■ **Written request**: Render every line of the listing below as a numbered list, leaving out any blank lines.

■ **Dataset entries**:
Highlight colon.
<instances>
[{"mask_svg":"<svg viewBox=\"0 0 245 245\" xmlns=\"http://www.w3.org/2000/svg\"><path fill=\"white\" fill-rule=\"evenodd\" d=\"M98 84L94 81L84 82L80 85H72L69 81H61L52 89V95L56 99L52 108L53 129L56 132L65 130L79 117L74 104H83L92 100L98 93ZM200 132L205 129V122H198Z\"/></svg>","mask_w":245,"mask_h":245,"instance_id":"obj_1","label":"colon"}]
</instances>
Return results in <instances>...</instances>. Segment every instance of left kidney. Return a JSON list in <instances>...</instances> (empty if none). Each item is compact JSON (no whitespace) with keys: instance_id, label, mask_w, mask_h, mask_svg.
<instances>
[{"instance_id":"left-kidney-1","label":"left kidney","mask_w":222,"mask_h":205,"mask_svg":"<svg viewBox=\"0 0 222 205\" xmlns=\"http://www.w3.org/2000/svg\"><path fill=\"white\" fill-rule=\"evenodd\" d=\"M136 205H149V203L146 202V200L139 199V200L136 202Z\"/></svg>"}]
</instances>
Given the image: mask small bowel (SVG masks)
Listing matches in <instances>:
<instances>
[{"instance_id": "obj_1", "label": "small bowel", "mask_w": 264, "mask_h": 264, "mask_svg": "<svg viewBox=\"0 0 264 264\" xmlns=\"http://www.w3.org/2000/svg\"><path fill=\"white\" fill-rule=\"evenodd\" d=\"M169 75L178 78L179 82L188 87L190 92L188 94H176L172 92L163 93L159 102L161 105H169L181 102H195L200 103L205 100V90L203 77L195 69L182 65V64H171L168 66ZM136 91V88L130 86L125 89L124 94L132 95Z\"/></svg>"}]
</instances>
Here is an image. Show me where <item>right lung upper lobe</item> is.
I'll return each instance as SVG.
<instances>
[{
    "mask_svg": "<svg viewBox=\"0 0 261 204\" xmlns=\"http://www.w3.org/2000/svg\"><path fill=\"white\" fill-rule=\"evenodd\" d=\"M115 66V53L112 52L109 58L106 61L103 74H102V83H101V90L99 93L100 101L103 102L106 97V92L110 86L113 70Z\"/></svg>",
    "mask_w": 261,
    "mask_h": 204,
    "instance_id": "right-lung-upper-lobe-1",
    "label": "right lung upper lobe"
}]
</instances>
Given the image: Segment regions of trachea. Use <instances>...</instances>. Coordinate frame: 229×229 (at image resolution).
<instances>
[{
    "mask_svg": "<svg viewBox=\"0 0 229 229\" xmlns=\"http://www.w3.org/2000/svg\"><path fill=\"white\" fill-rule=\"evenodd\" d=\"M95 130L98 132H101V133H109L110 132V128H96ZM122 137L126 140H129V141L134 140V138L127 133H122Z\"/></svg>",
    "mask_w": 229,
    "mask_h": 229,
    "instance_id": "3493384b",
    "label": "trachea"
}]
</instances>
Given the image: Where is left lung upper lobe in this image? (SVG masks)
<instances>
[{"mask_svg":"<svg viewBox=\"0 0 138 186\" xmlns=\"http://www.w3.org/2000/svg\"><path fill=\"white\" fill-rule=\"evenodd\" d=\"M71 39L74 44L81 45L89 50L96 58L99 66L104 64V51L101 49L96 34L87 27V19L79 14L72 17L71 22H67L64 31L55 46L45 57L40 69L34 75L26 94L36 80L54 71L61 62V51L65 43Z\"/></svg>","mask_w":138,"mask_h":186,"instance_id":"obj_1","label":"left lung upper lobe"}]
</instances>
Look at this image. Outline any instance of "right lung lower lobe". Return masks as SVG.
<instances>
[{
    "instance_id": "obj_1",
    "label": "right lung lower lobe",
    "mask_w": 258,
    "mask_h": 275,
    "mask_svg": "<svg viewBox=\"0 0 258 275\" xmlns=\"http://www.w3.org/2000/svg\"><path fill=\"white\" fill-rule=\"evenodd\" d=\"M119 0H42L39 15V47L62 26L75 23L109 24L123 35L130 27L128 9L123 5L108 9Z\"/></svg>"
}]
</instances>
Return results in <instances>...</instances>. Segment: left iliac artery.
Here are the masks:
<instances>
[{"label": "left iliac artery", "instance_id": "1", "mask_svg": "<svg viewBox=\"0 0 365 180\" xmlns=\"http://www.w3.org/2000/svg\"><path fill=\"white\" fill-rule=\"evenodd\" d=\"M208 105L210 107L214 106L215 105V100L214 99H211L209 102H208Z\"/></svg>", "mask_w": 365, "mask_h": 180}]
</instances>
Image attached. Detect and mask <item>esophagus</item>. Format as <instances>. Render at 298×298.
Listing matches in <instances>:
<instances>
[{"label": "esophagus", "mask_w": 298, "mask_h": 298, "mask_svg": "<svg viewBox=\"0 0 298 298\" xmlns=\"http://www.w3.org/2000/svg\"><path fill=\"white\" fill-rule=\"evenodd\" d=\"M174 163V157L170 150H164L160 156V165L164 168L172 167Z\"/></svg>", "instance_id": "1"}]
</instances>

■ **Output for this exercise**:
1. Highlight colon.
2. <instances>
3. [{"mask_svg":"<svg viewBox=\"0 0 245 245\" xmlns=\"http://www.w3.org/2000/svg\"><path fill=\"white\" fill-rule=\"evenodd\" d=\"M98 84L94 81L84 82L80 85H72L69 81H61L52 89V95L56 99L52 108L53 129L56 132L65 130L79 117L74 104H83L92 100L98 93ZM200 132L205 129V122H198Z\"/></svg>","mask_w":245,"mask_h":245,"instance_id":"obj_1","label":"colon"}]
4. </instances>
5. Return results in <instances>...</instances>. Segment every instance of left kidney. Return a JSON list in <instances>...</instances> (empty if none). Each item is compact JSON (no whitespace) with keys: instance_id, label, mask_w, mask_h, mask_svg.
6. <instances>
7. [{"instance_id":"left-kidney-1","label":"left kidney","mask_w":222,"mask_h":205,"mask_svg":"<svg viewBox=\"0 0 222 205\" xmlns=\"http://www.w3.org/2000/svg\"><path fill=\"white\" fill-rule=\"evenodd\" d=\"M136 205H149V203L146 202V200L139 199V200L136 202Z\"/></svg>"}]
8. </instances>
9. Given the image: mask small bowel (SVG masks)
10. Listing matches in <instances>:
11. <instances>
12. [{"instance_id": "obj_1", "label": "small bowel", "mask_w": 264, "mask_h": 264, "mask_svg": "<svg viewBox=\"0 0 264 264\" xmlns=\"http://www.w3.org/2000/svg\"><path fill=\"white\" fill-rule=\"evenodd\" d=\"M169 75L178 78L179 82L188 87L190 92L188 94H176L172 92L163 93L159 102L161 105H169L181 102H195L200 103L205 100V90L203 77L195 69L182 65V64H171L168 66ZM136 91V88L130 86L125 89L124 94L132 95Z\"/></svg>"}]
13. </instances>
14. Here is an image. Show me where <item>right lung upper lobe</item> is.
15. I'll return each instance as SVG.
16. <instances>
17. [{
18.     "mask_svg": "<svg viewBox=\"0 0 261 204\" xmlns=\"http://www.w3.org/2000/svg\"><path fill=\"white\" fill-rule=\"evenodd\" d=\"M115 66V53L112 52L109 58L106 61L103 74H102V83H101V90L99 93L100 101L103 102L106 97V92L110 86L113 70Z\"/></svg>",
19.     "mask_w": 261,
20.     "mask_h": 204,
21.     "instance_id": "right-lung-upper-lobe-1",
22.     "label": "right lung upper lobe"
23. }]
24. </instances>
25. Given the image: Segment regions of trachea. Use <instances>...</instances>. Coordinate frame: 229×229 (at image resolution).
26. <instances>
27. [{
28.     "mask_svg": "<svg viewBox=\"0 0 229 229\" xmlns=\"http://www.w3.org/2000/svg\"><path fill=\"white\" fill-rule=\"evenodd\" d=\"M95 130L98 132H101V133H109L110 132V128H96ZM122 137L126 140H129V141L134 140V138L127 133H122Z\"/></svg>",
29.     "mask_w": 229,
30.     "mask_h": 229,
31.     "instance_id": "3493384b",
32.     "label": "trachea"
33. }]
34. </instances>
35. Given the image: Where is left lung upper lobe in this image? (SVG masks)
36. <instances>
37. [{"mask_svg":"<svg viewBox=\"0 0 138 186\" xmlns=\"http://www.w3.org/2000/svg\"><path fill=\"white\" fill-rule=\"evenodd\" d=\"M71 39L74 44L81 45L89 50L96 58L99 66L104 64V51L101 49L96 34L87 27V19L79 14L72 17L71 22H67L64 31L55 46L45 57L40 69L34 75L26 94L36 80L54 71L61 62V51L65 43Z\"/></svg>","mask_w":138,"mask_h":186,"instance_id":"obj_1","label":"left lung upper lobe"}]
38. </instances>
39. Look at this image. Outline any instance of "right lung lower lobe". Return masks as SVG.
40. <instances>
41. [{
42.     "instance_id": "obj_1",
43.     "label": "right lung lower lobe",
44.     "mask_w": 258,
45.     "mask_h": 275,
46.     "mask_svg": "<svg viewBox=\"0 0 258 275\" xmlns=\"http://www.w3.org/2000/svg\"><path fill=\"white\" fill-rule=\"evenodd\" d=\"M119 0H42L39 15V47L62 26L75 23L109 24L123 35L130 27L128 9L123 5L108 9Z\"/></svg>"
47. }]
48. </instances>
49. Return results in <instances>...</instances>. Segment: left iliac artery.
50. Here are the masks:
51. <instances>
52. [{"label": "left iliac artery", "instance_id": "1", "mask_svg": "<svg viewBox=\"0 0 365 180\" xmlns=\"http://www.w3.org/2000/svg\"><path fill=\"white\" fill-rule=\"evenodd\" d=\"M208 105L210 107L214 106L215 105V100L214 99H211L209 102H208Z\"/></svg>", "mask_w": 365, "mask_h": 180}]
53. </instances>
54. Image attached. Detect and mask <item>esophagus</item>. Format as <instances>. Render at 298×298.
55. Listing matches in <instances>:
56. <instances>
57. [{"label": "esophagus", "mask_w": 298, "mask_h": 298, "mask_svg": "<svg viewBox=\"0 0 298 298\" xmlns=\"http://www.w3.org/2000/svg\"><path fill=\"white\" fill-rule=\"evenodd\" d=\"M174 163V157L170 150H164L160 156V165L164 168L172 167Z\"/></svg>", "instance_id": "1"}]
58. </instances>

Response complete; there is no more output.